Once I had my own place, I approached the girl that I had brushed off weeks earlier. We met at a garage in Umlazi for our first date. I’d been advised by church authorities to marry someone within the church, but I ignored them. A couple of months later, I asked her to marry me and she did. Once married, I started a new life with my wiefe. I now had someone to confide in, someone who I could talk to about my life and someone who would listen without judgement. She joined my church and a year later, we were blessed with a baby boy whom we named Asher, which is Hebrew for happy. I still continued with my drinking and smoking however, by this time I had stopped smoking dagga.

Two years later we were blessed with another son, we named him Takuma, which is Shona for risen. By this time I had been introduced to a church where they spoke about deliverance and exposing the devil’s work in people’s lives. I felt that we had awaken from a spiritual slumber hence the name our second son, Tamuka. We later moved from the city centre to the western suburbs of Durban.

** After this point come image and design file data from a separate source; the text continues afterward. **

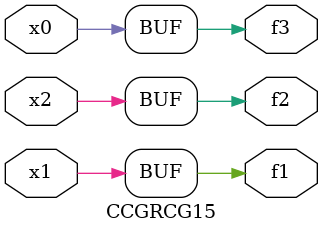
<source format=v>
module CCGRCG15(
	input x0, x1, x2,
	output f1, f2, f3
);
	assign f1 = x1;
	assign f2 = x2;
	assign f3 = x0;
endmodule

</source>
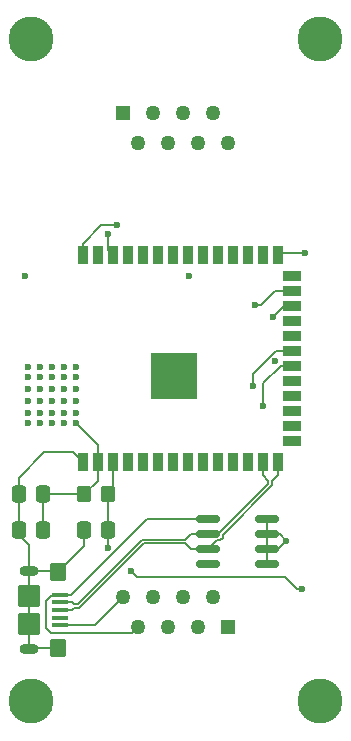
<source format=gtl>
%TF.GenerationSoftware,KiCad,Pcbnew,8.0.1-8.0.1-1~ubuntu22.04.1*%
%TF.CreationDate,2024-04-18T01:12:43-04:00*%
%TF.ProjectId,esp32_rover_devkit,65737033-325f-4726-9f76-65725f646576,rev?*%
%TF.SameCoordinates,Original*%
%TF.FileFunction,Copper,L1,Top*%
%TF.FilePolarity,Positive*%
%FSLAX46Y46*%
G04 Gerber Fmt 4.6, Leading zero omitted, Abs format (unit mm)*
G04 Created by KiCad (PCBNEW 8.0.1-8.0.1-1~ubuntu22.04.1) date 2024-04-18 01:12:43*
%MOMM*%
%LPD*%
G01*
G04 APERTURE LIST*
G04 Aperture macros list*
%AMRoundRect*
0 Rectangle with rounded corners*
0 $1 Rounding radius*
0 $2 $3 $4 $5 $6 $7 $8 $9 X,Y pos of 4 corners*
0 Add a 4 corners polygon primitive as box body*
4,1,4,$2,$3,$4,$5,$6,$7,$8,$9,$2,$3,0*
0 Add four circle primitives for the rounded corners*
1,1,$1+$1,$2,$3*
1,1,$1+$1,$4,$5*
1,1,$1+$1,$6,$7*
1,1,$1+$1,$8,$9*
0 Add four rect primitives between the rounded corners*
20,1,$1+$1,$2,$3,$4,$5,0*
20,1,$1+$1,$4,$5,$6,$7,0*
20,1,$1+$1,$6,$7,$8,$9,0*
20,1,$1+$1,$8,$9,$2,$3,0*%
G04 Aperture macros list end*
%TA.AperFunction,ComponentPad*%
%ADD10C,2.600000*%
%TD*%
%TA.AperFunction,ConnectorPad*%
%ADD11C,3.800000*%
%TD*%
%TA.AperFunction,SMDPad,CuDef*%
%ADD12RoundRect,0.250000X0.337500X0.475000X-0.337500X0.475000X-0.337500X-0.475000X0.337500X-0.475000X0*%
%TD*%
%TA.AperFunction,SMDPad,CuDef*%
%ADD13RoundRect,0.150000X-0.825000X-0.150000X0.825000X-0.150000X0.825000X0.150000X-0.825000X0.150000X0*%
%TD*%
%TA.AperFunction,SMDPad,CuDef*%
%ADD14RoundRect,0.250000X-0.350000X-0.450000X0.350000X-0.450000X0.350000X0.450000X-0.350000X0.450000X0*%
%TD*%
%TA.AperFunction,SMDPad,CuDef*%
%ADD15R,0.900000X1.500000*%
%TD*%
%TA.AperFunction,SMDPad,CuDef*%
%ADD16R,1.500000X0.900000*%
%TD*%
%TA.AperFunction,SMDPad,CuDef*%
%ADD17R,3.900000X3.900000*%
%TD*%
%TA.AperFunction,SMDPad,CuDef*%
%ADD18RoundRect,0.100000X-0.575000X0.100000X-0.575000X-0.100000X0.575000X-0.100000X0.575000X0.100000X0*%
%TD*%
%TA.AperFunction,ComponentPad*%
%ADD19O,1.600000X0.900000*%
%TD*%
%TA.AperFunction,SMDPad,CuDef*%
%ADD20RoundRect,0.250000X-0.450000X0.550000X-0.450000X-0.550000X0.450000X-0.550000X0.450000X0.550000X0*%
%TD*%
%TA.AperFunction,SMDPad,CuDef*%
%ADD21RoundRect,0.250000X-0.700000X0.700000X-0.700000X-0.700000X0.700000X-0.700000X0.700000X0.700000X0*%
%TD*%
%TA.AperFunction,ComponentPad*%
%ADD22R,1.268000X1.268000*%
%TD*%
%TA.AperFunction,ComponentPad*%
%ADD23C,1.268000*%
%TD*%
%TA.AperFunction,ViaPad*%
%ADD24C,0.600000*%
%TD*%
%TA.AperFunction,Conductor*%
%ADD25C,0.200000*%
%TD*%
%TA.AperFunction,Conductor*%
%ADD26C,0.155814*%
%TD*%
G04 APERTURE END LIST*
D10*
%TO.P,H2,1,1*%
%TO.N,GND*%
X46000000Y-23000000D03*
D11*
X46000000Y-23000000D03*
%TD*%
D10*
%TO.P,H4,1,1*%
%TO.N,GND*%
X46000000Y-79000000D03*
D11*
X46000000Y-79000000D03*
%TD*%
D12*
%TO.P,C2,1*%
%TO.N,+3.3V*%
X22537500Y-61500000D03*
%TO.P,C2,2*%
%TO.N,GND*%
X20462500Y-61500000D03*
%TD*%
%TO.P,C3,1*%
%TO.N,EN_PB*%
X28037500Y-64500000D03*
%TO.P,C3,2*%
%TO.N,GND*%
X25962500Y-64500000D03*
%TD*%
D13*
%TO.P,U5,1*%
%TO.N,+5V*%
X36525000Y-63595000D03*
%TO.P,U5,2*%
%TO.N,USB_N*%
X36525000Y-64865000D03*
%TO.P,U5,3*%
%TO.N,USB_P*%
X36525000Y-66135000D03*
%TO.P,U5,4*%
%TO.N,unconnected-(U5-Pad4)*%
X36525000Y-67405000D03*
%TO.P,U5,5*%
%TO.N,GND*%
X41475000Y-67405000D03*
%TO.P,U5,6*%
X41475000Y-66135000D03*
%TO.P,U5,7*%
X41475000Y-64865000D03*
%TO.P,U5,8*%
X41475000Y-63595000D03*
%TD*%
D12*
%TO.P,C1,1*%
%TO.N,+3.3V*%
X22537500Y-64500000D03*
%TO.P,C1,2*%
%TO.N,GND*%
X20462500Y-64500000D03*
%TD*%
D14*
%TO.P,R1,1*%
%TO.N,+3.3V*%
X26000000Y-61500000D03*
%TO.P,R1,2*%
%TO.N,EN_PB*%
X28000000Y-61500000D03*
%TD*%
D15*
%TO.P,U1,1,GND*%
%TO.N,GND*%
X25880000Y-58750000D03*
%TO.P,U1,2,3V3*%
%TO.N,+3.3V*%
X27150000Y-58750000D03*
%TO.P,U1,3,EN*%
%TO.N,EN_PB*%
X28420000Y-58750000D03*
%TO.P,U1,4,IO4*%
%TO.N,unconnected-(U1-IO4-Pad4)*%
X29690000Y-58750000D03*
%TO.P,U1,5,IO5*%
%TO.N,unconnected-(U1-IO5-Pad5)*%
X30960000Y-58750000D03*
%TO.P,U1,6,IO6*%
%TO.N,unconnected-(U1-IO6-Pad6)*%
X32230000Y-58750000D03*
%TO.P,U1,7,IO7*%
%TO.N,unconnected-(U1-IO7-Pad7)*%
X33500000Y-58750000D03*
%TO.P,U1,8,IO15*%
%TO.N,unconnected-(U1-IO15-Pad8)*%
X34770000Y-58750000D03*
%TO.P,U1,9,IO16*%
%TO.N,unconnected-(U1-IO16-Pad9)*%
X36040000Y-58750000D03*
%TO.P,U1,10,IO17*%
%TO.N,unconnected-(U1-IO17-Pad10)*%
X37310000Y-58750000D03*
%TO.P,U1,11,IO18*%
%TO.N,unconnected-(U1-IO18-Pad11)*%
X38580000Y-58750000D03*
%TO.P,U1,12,IO8*%
%TO.N,unconnected-(U1-IO8-Pad12)*%
X39850000Y-58750000D03*
%TO.P,U1,13,IO19*%
%TO.N,USB_N*%
X41120000Y-58750000D03*
%TO.P,U1,14,IO20*%
%TO.N,USB_P*%
X42390000Y-58750000D03*
D16*
%TO.P,U1,15,IO3*%
%TO.N,unconnected-(U1-IO3-Pad15)*%
X43640000Y-56985000D03*
%TO.P,U1,16,IO46*%
%TO.N,unconnected-(U1-IO46-Pad16)*%
X43640000Y-55715000D03*
%TO.P,U1,17,IO9*%
%TO.N,SDA*%
X43640000Y-54445000D03*
%TO.P,U1,18,IO10*%
%TO.N,unconnected-(U1-IO10-Pad18)*%
X43640000Y-53175000D03*
%TO.P,U1,19,IO11*%
%TO.N,unconnected-(U1-IO11-Pad19)*%
X43640000Y-51905000D03*
%TO.P,U1,20,IO12*%
%TO.N,RX1*%
X43640000Y-50635000D03*
%TO.P,U1,21,IO13*%
%TO.N,TX1*%
X43640000Y-49365000D03*
%TO.P,U1,22,IO14*%
%TO.N,unconnected-(U1-IO14-Pad22)*%
X43640000Y-48095000D03*
%TO.P,U1,23,IO21*%
%TO.N,SCL*%
X43640000Y-46825000D03*
%TO.P,U1,24,IO47*%
%TO.N,RXC*%
X43640000Y-45555000D03*
%TO.P,U1,25,IO48*%
%TO.N,TXC*%
X43640000Y-44285000D03*
%TO.P,U1,26,IO45*%
%TO.N,unconnected-(U1-IO45-Pad26)*%
X43640000Y-43015000D03*
D15*
%TO.P,U1,27,IO0*%
%TO.N,GPIO_0*%
X42390000Y-41250000D03*
%TO.P,U1,28,IO35*%
%TO.N,unconnected-(U1-IO35-Pad28)*%
X41120000Y-41250000D03*
%TO.P,U1,29,IO36*%
%TO.N,unconnected-(U1-IO36-Pad29)*%
X39850000Y-41250000D03*
%TO.P,U1,30,IO37*%
%TO.N,unconnected-(U1-IO37-Pad30)*%
X38580000Y-41250000D03*
%TO.P,U1,31,IO38*%
%TO.N,unconnected-(U1-IO38-Pad31)*%
X37310000Y-41250000D03*
%TO.P,U1,32,IO39*%
%TO.N,unconnected-(U1-IO39-Pad32)*%
X36040000Y-41250000D03*
%TO.P,U1,33,IO40*%
%TO.N,unconnected-(U1-IO40-Pad33)*%
X34770000Y-41250000D03*
%TO.P,U1,34,IO41*%
%TO.N,unconnected-(U1-IO41-Pad34)*%
X33500000Y-41250000D03*
%TO.P,U1,35,IO42*%
%TO.N,unconnected-(U1-IO42-Pad35)*%
X32230000Y-41250000D03*
%TO.P,U1,36,RXD0*%
%TO.N,unconnected-(U1-RXD0-Pad36)*%
X30960000Y-41250000D03*
%TO.P,U1,37,TXD0*%
%TO.N,unconnected-(U1-TXD0-Pad37)*%
X29690000Y-41250000D03*
%TO.P,U1,38,IO2*%
%TO.N,LED_BUILDIN*%
X28420000Y-41250000D03*
%TO.P,U1,39,IO1*%
%TO.N,unconnected-(U1-IO1-Pad39)*%
X27150000Y-41250000D03*
%TO.P,U1,40,GND*%
%TO.N,GND*%
X25880000Y-41250000D03*
D17*
%TO.P,U1,41,GND*%
X33600000Y-51500000D03*
%TD*%
D10*
%TO.P,H3,1,1*%
%TO.N,GND*%
X21500000Y-79000000D03*
D11*
X21500000Y-79000000D03*
%TD*%
D10*
%TO.P,H1,1,1*%
%TO.N,GND*%
X21500000Y-23000000D03*
D11*
X21500000Y-23000000D03*
%TD*%
D18*
%TO.P,J1,1,VBUS*%
%TO.N,+5V*%
X24000000Y-70000000D03*
%TO.P,J1,2,D-*%
%TO.N,USB_N*%
X24000000Y-70650000D03*
%TO.P,J1,3,D+*%
%TO.N,USB_P*%
X24000000Y-71300000D03*
%TO.P,J1,4,ID*%
%TO.N,unconnected-(J1-ID-Pad4)*%
X24000000Y-71950000D03*
%TO.P,J1,5,GND*%
%TO.N,GND*%
X24000000Y-72600000D03*
D19*
%TO.P,J1,6,Shield*%
X21325000Y-68000000D03*
D20*
X23775000Y-68100000D03*
D21*
X21325000Y-70100000D03*
X21325000Y-72500000D03*
D20*
X23775000Y-74500000D03*
D19*
X21325000Y-74600000D03*
%TD*%
D22*
%TO.P,J3,1*%
%TO.N,CANH*%
X38229000Y-72770000D03*
D23*
%TO.P,J3,2*%
%TO.N,CANL*%
X36959000Y-70230000D03*
%TO.P,J3,3*%
%TO.N,unconnected-(J3-Pad3)*%
X35689000Y-72770000D03*
%TO.P,J3,4*%
%TO.N,unconnected-(J3-Pad4)*%
X34419000Y-70230000D03*
%TO.P,J3,5*%
%TO.N,unconnected-(J3-Pad5)*%
X33149000Y-72770000D03*
%TO.P,J3,6*%
%TO.N,unconnected-(J3-Pad6)*%
X31879000Y-70230000D03*
%TO.P,J3,7*%
%TO.N,+5V*%
X30609000Y-72770000D03*
%TO.P,J3,8*%
%TO.N,GND*%
X29339000Y-70230000D03*
%TD*%
D22*
%TO.P,J2,1*%
%TO.N,CANH*%
X29339000Y-29230000D03*
D23*
%TO.P,J2,2*%
%TO.N,CANL*%
X30609000Y-31770000D03*
%TO.P,J2,3*%
%TO.N,unconnected-(J2-Pad3)*%
X31879000Y-29230000D03*
%TO.P,J2,4*%
%TO.N,unconnected-(J2-Pad4)*%
X33149000Y-31770000D03*
%TO.P,J2,5*%
%TO.N,unconnected-(J2-Pad5)*%
X34419000Y-29230000D03*
%TO.P,J2,6*%
%TO.N,unconnected-(J2-Pad6)*%
X35689000Y-31770000D03*
%TO.P,J2,7*%
%TO.N,+5V*%
X36959000Y-29230000D03*
%TO.P,J2,8*%
%TO.N,GND*%
X38229000Y-31770000D03*
%TD*%
D24*
%TO.N,GND*%
X34000000Y-52600000D03*
X35000000Y-52600000D03*
X34000000Y-51400000D03*
X33100000Y-51400000D03*
X35000000Y-51400000D03*
X34000000Y-50200000D03*
X35000000Y-50200000D03*
X28800000Y-38700000D03*
%TO.N,TX1*%
X40300000Y-52300000D03*
%TO.N,RX1*%
X41200000Y-54000000D03*
%TO.N,+3.3V*%
X42200000Y-50240000D03*
X21300000Y-55500000D03*
X25300000Y-55500000D03*
X22300000Y-55500000D03*
X23300000Y-55500000D03*
X24300000Y-55500000D03*
X21300000Y-54600000D03*
X25300000Y-54600000D03*
X22300000Y-54600000D03*
X23300000Y-54600000D03*
X24300000Y-54600000D03*
X21300000Y-53600000D03*
X25300000Y-53600000D03*
X22300000Y-53600000D03*
X23300000Y-53600000D03*
X24300000Y-53600000D03*
X21300000Y-52600000D03*
X25300000Y-52600000D03*
X22300000Y-52600000D03*
X23300000Y-52600000D03*
X24300000Y-52600000D03*
X21300000Y-51600000D03*
X25300000Y-51600000D03*
X22300000Y-51600000D03*
X23300000Y-51600000D03*
X24300000Y-51600000D03*
X25300000Y-50700000D03*
X24300000Y-50700000D03*
X23300000Y-50700000D03*
X22300000Y-50700000D03*
X21300000Y-50700000D03*
%TO.N,EN_PB*%
X28037500Y-66037500D03*
%TO.N,GND*%
X34861805Y-43006449D03*
X43122102Y-65429103D03*
%TO.N,+3.3V*%
X21000000Y-43000000D03*
%TO.N,EN_PB*%
X44500000Y-69500000D03*
X30000000Y-68000000D03*
%TO.N,GPIO_0*%
X44700000Y-41100000D03*
%TO.N,LED_BUILDIN*%
X28000000Y-39500000D03*
%TO.N,TXC*%
X40500000Y-45500000D03*
%TO.N,RXC*%
X42000000Y-46500000D03*
%TD*%
D25*
%TO.N,GPIO_0*%
X44700000Y-41100000D02*
X42540000Y-41100000D01*
X42540000Y-41100000D02*
X42390000Y-41250000D01*
%TO.N,+3.3V*%
X27150000Y-58750000D02*
X27150000Y-57350000D01*
X27150000Y-57350000D02*
X25300000Y-55500000D01*
%TO.N,GND*%
X27480000Y-38700000D02*
X28800000Y-38700000D01*
X25880000Y-40300000D02*
X27480000Y-38700000D01*
X25880000Y-41250000D02*
X25880000Y-40300000D01*
%TO.N,TX1*%
X40300000Y-51291471D02*
X40300000Y-52300000D01*
X42226471Y-49365000D02*
X40300000Y-51291471D01*
%TO.N,RX1*%
X41200000Y-52125000D02*
X41200000Y-54000000D01*
X42690000Y-50635000D02*
X41200000Y-52125000D01*
X43640000Y-50635000D02*
X42690000Y-50635000D01*
%TO.N,TX1*%
X43640000Y-49365000D02*
X42226471Y-49365000D01*
%TO.N,GND*%
X42416205Y-66135000D02*
X43122102Y-65429103D01*
X21325000Y-70100000D02*
X21325000Y-68000000D01*
X21325000Y-65825000D02*
X21325000Y-68000000D01*
X26969000Y-72600000D02*
X29339000Y-70230000D01*
X23400000Y-68100000D02*
X23300000Y-68000000D01*
X22640000Y-57950000D02*
X25080000Y-57950000D01*
X25080000Y-57950000D02*
X25880000Y-58750000D01*
X24000000Y-72600000D02*
X26969000Y-72600000D01*
X21425000Y-74500000D02*
X21325000Y-74600000D01*
X23775000Y-74500000D02*
X21425000Y-74500000D01*
X41475000Y-63595000D02*
X41475000Y-64865000D01*
X20462500Y-60127500D02*
X22640000Y-57950000D01*
X23775000Y-68100000D02*
X23400000Y-68100000D01*
X25962500Y-65912500D02*
X23775000Y-68100000D01*
X20462500Y-61500000D02*
X20462500Y-60127500D01*
X41475000Y-64865000D02*
X42557999Y-64865000D01*
X41475000Y-67405000D02*
X41475000Y-66135000D01*
X41475000Y-66135000D02*
X42416205Y-66135000D01*
X41475000Y-66135000D02*
X41475000Y-64865000D01*
X20462500Y-64500000D02*
X20462500Y-64962500D01*
X21325000Y-72500000D02*
X21325000Y-70100000D01*
X20462500Y-64962500D02*
X21325000Y-65825000D01*
X42557999Y-64865000D02*
X43122102Y-65429103D01*
X20462500Y-61500000D02*
X20462500Y-64500000D01*
X25962500Y-64500000D02*
X25962500Y-65912500D01*
X23300000Y-68000000D02*
X21325000Y-68000000D01*
X21325000Y-74600000D02*
X21325000Y-72500000D01*
%TO.N,+3.3V*%
X24500000Y-61500000D02*
X26000000Y-61500000D01*
X26000000Y-61500000D02*
X27150000Y-60350000D01*
X22537500Y-61500000D02*
X24500000Y-61500000D01*
X27150000Y-60350000D02*
X27150000Y-58750000D01*
X22537500Y-64500000D02*
X22537500Y-61500000D01*
%TO.N,EN_PB*%
X28420000Y-61080000D02*
X28420000Y-58750000D01*
X28037500Y-61537500D02*
X28000000Y-61500000D01*
X30500000Y-68500000D02*
X43000000Y-68500000D01*
X30000000Y-68000000D02*
X30500000Y-68500000D01*
X43000000Y-68500000D02*
X44000000Y-69500000D01*
X28037500Y-66037500D02*
X28037500Y-64500000D01*
X28000000Y-61500000D02*
X28420000Y-61080000D01*
X28037500Y-64500000D02*
X28037500Y-61537500D01*
X44000000Y-69500000D02*
X44500000Y-69500000D01*
%TO.N,+5V*%
X24000000Y-70000000D02*
X23325001Y-70000000D01*
X32400000Y-63595000D02*
X32500000Y-63595000D01*
X22752947Y-70572054D02*
X22752947Y-72846980D01*
X31328529Y-63595000D02*
X24923529Y-70000000D01*
X23180465Y-73274498D02*
X30104502Y-73274498D01*
X24923529Y-70000000D02*
X24000000Y-70000000D01*
X32500000Y-63595000D02*
X36525000Y-63595000D01*
X32400000Y-63595000D02*
X31328529Y-63595000D01*
X30104502Y-73274498D02*
X30609000Y-72770000D01*
X23325001Y-70000000D02*
X22752947Y-70572054D01*
X22752947Y-72846980D02*
X23180465Y-73274498D01*
D26*
%TO.N,USB_N*%
X41600893Y-60355894D02*
X41120000Y-59875001D01*
X41600893Y-60623226D02*
X41600893Y-60355894D01*
X35062499Y-64865000D02*
X36525000Y-64865000D01*
X25461165Y-70820893D02*
X30936165Y-65345893D01*
X30936165Y-65345893D02*
X34581606Y-65345893D01*
X25012501Y-70650000D02*
X25183394Y-70820893D01*
X37359119Y-64865000D02*
X41600893Y-60623226D01*
X36525000Y-64865000D02*
X37359119Y-64865000D01*
X41120000Y-59875001D02*
X41120000Y-58750000D01*
X24000000Y-70650000D02*
X25012501Y-70650000D01*
X34581606Y-65345893D02*
X35062499Y-64865000D01*
X25183394Y-70820893D02*
X25461165Y-70820893D01*
%TO.N,USB_P*%
X41909107Y-60750893D02*
X41909107Y-60355894D01*
X37264693Y-65395307D02*
X37511685Y-65395307D01*
X37511685Y-65395307D02*
X37730307Y-65176685D01*
X36525000Y-66135000D02*
X37264693Y-65395307D01*
X25183394Y-71129107D02*
X25588835Y-71129107D01*
X37730307Y-64929693D02*
X41909107Y-60750893D01*
X37730307Y-65176685D02*
X37730307Y-64929693D01*
X24000000Y-71300000D02*
X25012501Y-71300000D01*
X34581606Y-65654107D02*
X35062499Y-66135000D01*
X42390000Y-59875001D02*
X42390000Y-58750000D01*
X35062499Y-66135000D02*
X36525000Y-66135000D01*
X31063835Y-65654107D02*
X34581606Y-65654107D01*
X41909107Y-60355894D02*
X42390000Y-59875001D01*
X25012501Y-71300000D02*
X25183394Y-71129107D01*
X25588835Y-71129107D02*
X31063835Y-65654107D01*
D25*
%TO.N,LED_BUILDIN*%
X28000000Y-40830000D02*
X28420000Y-41250000D01*
X28000000Y-39500000D02*
X28000000Y-40830000D01*
%TO.N,TXC*%
X42215000Y-44285000D02*
X41000000Y-45500000D01*
X41000000Y-45500000D02*
X40500000Y-45500000D01*
X43640000Y-44285000D02*
X42215000Y-44285000D01*
%TO.N,RXC*%
X42945000Y-45555000D02*
X42000000Y-46500000D01*
X43640000Y-45555000D02*
X42945000Y-45555000D01*
%TO.N,SDA*%
X43640000Y-54445000D02*
X44170000Y-54445000D01*
%TD*%
M02*

</source>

I found people with a similar style of painting to mine there. I was always busy painting because my work sold very well. I sold it directly to the people at the local farmer’s market where I met more Zimbabwean crafters. By this time I had a car, but I would find myself too busy to go to church and spent less and less time at home with my family. I spent most of my time with friends going to local taverns, having braais and buying drinks for people I didn’t even know. Then I became irritated by my wife, I felt like she didn’t really understand me because we are from different cultures, she was Zulu and I was a Zimbo.